Using the SuperHero as a way to import photos from a Mac to the iPhone isn’t a documented feature, but there is a way to make it work. You can mount the SuperHero’s SD card to your Mac, and it’ll appear on the desktop just like any other storage device. If you do so and open the SD card, you’ll see that photos are simply saved to the top directory of the SD card; they aren’t placed in a special folder, or saved in a special file format. (In a pinch, you can mount an SD card on your Mac to retrieve your photos in the SuperHero backup.) You can save photos to the SD card, and when you perform a Restore through the Iomega SuperHero Backup app, those new photos are “imported” to your iPhone’s Camera Roll.
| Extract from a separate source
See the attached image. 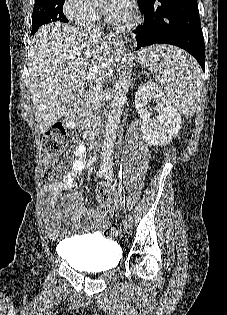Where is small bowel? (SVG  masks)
<instances>
[{"mask_svg": "<svg viewBox=\"0 0 227 315\" xmlns=\"http://www.w3.org/2000/svg\"><path fill=\"white\" fill-rule=\"evenodd\" d=\"M86 163V147L84 145H77L73 150L71 172L65 174L59 181L52 183L44 189V223L50 230L57 231L59 223L67 217H71L74 222H78L83 216H89L98 221V214L96 211L84 206V198L81 195L66 193L74 187V178L79 172L85 169ZM108 193L110 195L109 216H111L116 208L117 196L115 193ZM60 200L64 201V206L62 210H57L55 204ZM99 224L101 225V223Z\"/></svg>", "mask_w": 227, "mask_h": 315, "instance_id": "c3829d8e", "label": "small bowel"}]
</instances>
This is also handy if you rather your imported photos appear in your Camera Roll instead of an iPhoto-created album.
Macworld’s buying advice
As a charger, the SuperHero is attractive, compact, and displays your iPhone or iPod touch nicely. And though it does what it says it can do—backup your iPhone-shot photos and contacts—the impression is that the SuperHere is mere mortal. It doesn’t back up all of your phone’s data completely, it takes ages to back up those files it does copy, and overall it feels like an accessory with a lot of unfulfilled potential. If all you need is a device that can perform a secondary backup of your contacts and photos, then the SuperHero works fine.